I want to say that I'm doing better because technically, I am. I'm in college, I'm making money at work, and I'm getting good grades so far. A lot has happened in the past year, and I feel like a completely different person than before. But today, I remembered this blog and all the angsty dramatic things I posted for all the world to see, and I wonder if I have truly changed or if I have completely morphed into the person described in these blog posts? I used to be excellent at playing it off. At lying to myself. And don't get me wrong, I'm still great at both of those things. But I've been putting in less and less effort. Things make less and less of a difference to me. I don't think I want to die at this very moment, but I cannot picture myself at an age advanced in years. I'm more scared for the future than I have ever been. I think it's because I've seen how easy it is to completely fuck up everything. And the whole time, I was telling myself that it wasn't my fault, but I think that is a lie. 


But the past is in the past I suppose. People around me say that they believe in me, and I think to myself, wow I'm so lucky that I have such kind people around me. I think about how sad they would be if I left. I think about how many people would show up to my funeral. I think about what they would say about me. What words would they use? What would they want everyone to know about me? That I was a sweet girl? That I was nice and smiled? Would that be my legacy?


But no one knows about the real me. And people pretend to and it fucking pisses me off. Even when I'm in a group, I'm a loner. They can't hear my anxieties and they would never guess what goes on in my head while I have a smile on my face. They don't know what goes on in my room at night. I've always had my secrets, and I'll always be alone in them. I wonder if I'll feel like this forever.


I have scars that are visible when I wear short clothing, but I make no effort to hide them or cover them up. I used to in the beginning, but these days, I think they're pretty. Like a tattoo of long straight lines. But isn't that kind of fucked up? Every time someone sees them, they get a peek into the real me. No one has really said anything about it (except that one person); what would they even say? And how would I even answer?


I go to the same school as that person now and I'm terrified that I'll see them on campus. They saw the worst parts of me. And then they abandoned me as soon as it was convenient. It was a short-lived affair, but it was the first and only "serious" relationship I've been in thus far, and all it has done is reinforce the notion that people always leave me after they get to know me. 

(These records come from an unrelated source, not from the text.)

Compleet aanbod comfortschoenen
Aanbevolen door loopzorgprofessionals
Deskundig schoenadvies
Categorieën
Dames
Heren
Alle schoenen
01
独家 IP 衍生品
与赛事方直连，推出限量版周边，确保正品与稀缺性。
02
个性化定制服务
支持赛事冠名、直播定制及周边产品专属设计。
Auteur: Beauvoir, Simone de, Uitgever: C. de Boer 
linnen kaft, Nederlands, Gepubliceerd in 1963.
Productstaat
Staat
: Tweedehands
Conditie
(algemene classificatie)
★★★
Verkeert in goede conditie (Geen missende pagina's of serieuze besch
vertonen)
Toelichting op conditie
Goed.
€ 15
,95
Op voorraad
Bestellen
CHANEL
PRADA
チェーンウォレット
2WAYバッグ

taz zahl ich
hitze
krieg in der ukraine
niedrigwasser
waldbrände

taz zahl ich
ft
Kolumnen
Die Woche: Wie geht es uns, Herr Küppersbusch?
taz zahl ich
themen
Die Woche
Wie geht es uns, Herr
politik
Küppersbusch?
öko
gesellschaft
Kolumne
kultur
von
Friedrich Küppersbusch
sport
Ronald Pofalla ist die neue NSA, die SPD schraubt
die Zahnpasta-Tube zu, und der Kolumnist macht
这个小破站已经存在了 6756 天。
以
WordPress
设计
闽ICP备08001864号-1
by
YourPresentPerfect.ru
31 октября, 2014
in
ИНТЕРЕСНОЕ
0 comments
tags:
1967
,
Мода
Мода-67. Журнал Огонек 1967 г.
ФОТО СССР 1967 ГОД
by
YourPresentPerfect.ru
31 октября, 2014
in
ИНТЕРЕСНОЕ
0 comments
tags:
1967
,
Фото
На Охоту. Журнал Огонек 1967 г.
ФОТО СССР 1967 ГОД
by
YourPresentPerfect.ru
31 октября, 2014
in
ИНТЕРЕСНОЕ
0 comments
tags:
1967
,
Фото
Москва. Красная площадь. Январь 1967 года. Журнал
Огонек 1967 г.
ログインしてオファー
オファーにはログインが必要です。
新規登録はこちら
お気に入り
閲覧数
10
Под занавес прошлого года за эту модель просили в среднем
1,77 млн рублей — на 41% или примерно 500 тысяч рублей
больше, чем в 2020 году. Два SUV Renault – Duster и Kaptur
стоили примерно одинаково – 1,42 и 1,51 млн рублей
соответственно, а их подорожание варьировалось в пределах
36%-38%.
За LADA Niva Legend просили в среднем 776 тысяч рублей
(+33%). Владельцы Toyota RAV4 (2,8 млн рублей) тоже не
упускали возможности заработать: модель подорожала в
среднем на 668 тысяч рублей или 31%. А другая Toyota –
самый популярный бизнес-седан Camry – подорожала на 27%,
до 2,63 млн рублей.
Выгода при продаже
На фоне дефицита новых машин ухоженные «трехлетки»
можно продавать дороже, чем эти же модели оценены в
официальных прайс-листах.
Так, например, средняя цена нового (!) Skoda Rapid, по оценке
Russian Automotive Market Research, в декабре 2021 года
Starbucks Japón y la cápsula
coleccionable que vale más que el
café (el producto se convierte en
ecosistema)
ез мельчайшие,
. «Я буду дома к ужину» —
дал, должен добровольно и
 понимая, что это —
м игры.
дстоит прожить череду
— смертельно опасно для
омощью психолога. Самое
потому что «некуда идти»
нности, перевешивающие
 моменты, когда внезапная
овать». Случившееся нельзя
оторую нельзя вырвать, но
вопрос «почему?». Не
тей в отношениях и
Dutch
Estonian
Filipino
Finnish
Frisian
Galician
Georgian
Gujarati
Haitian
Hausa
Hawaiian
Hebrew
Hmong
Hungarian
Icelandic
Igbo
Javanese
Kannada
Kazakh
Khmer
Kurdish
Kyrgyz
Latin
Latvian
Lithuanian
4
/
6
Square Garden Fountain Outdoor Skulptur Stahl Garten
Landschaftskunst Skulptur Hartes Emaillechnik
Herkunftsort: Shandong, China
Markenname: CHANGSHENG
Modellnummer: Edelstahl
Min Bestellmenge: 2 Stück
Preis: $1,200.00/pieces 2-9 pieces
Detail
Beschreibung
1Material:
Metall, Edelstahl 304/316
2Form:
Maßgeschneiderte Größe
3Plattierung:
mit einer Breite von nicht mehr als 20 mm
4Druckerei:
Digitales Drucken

I think that's why I like to keep an air of mystery these days. I don't know how effective it is, though. But I prefer that others let their imaginations run wild about me than for them to find out who I really am. The brain loves to try to make sense of things; to solve puzzles even with the most limited of resources. It will also likely produce conclusions that are the most favorable to the individual, which is why I don't like to get into too much detail about myself when meeting new people. They get the bare minimums of my persona (appearance, voice, body language) and fill in the rest with whatever stereotypes please them the most, and I'm OK with that. 


I don't know. I'm in a season of mixed feelings. I want to die but I don't want to make my parents sad. I want to find a true human connection but I'm afraid of rejection. I want to do something amazing with my life but I don't have the confidence. All these things are true simultaneously, leaving me in a mental stalemate. I can't belive it's already fucking September. The weeks are whizzing by, probably because I'm high most of the time. 


I feel so stupid writing this. I'm a melodramatic self-obsessed asshole. I really should keep this shit in my diary.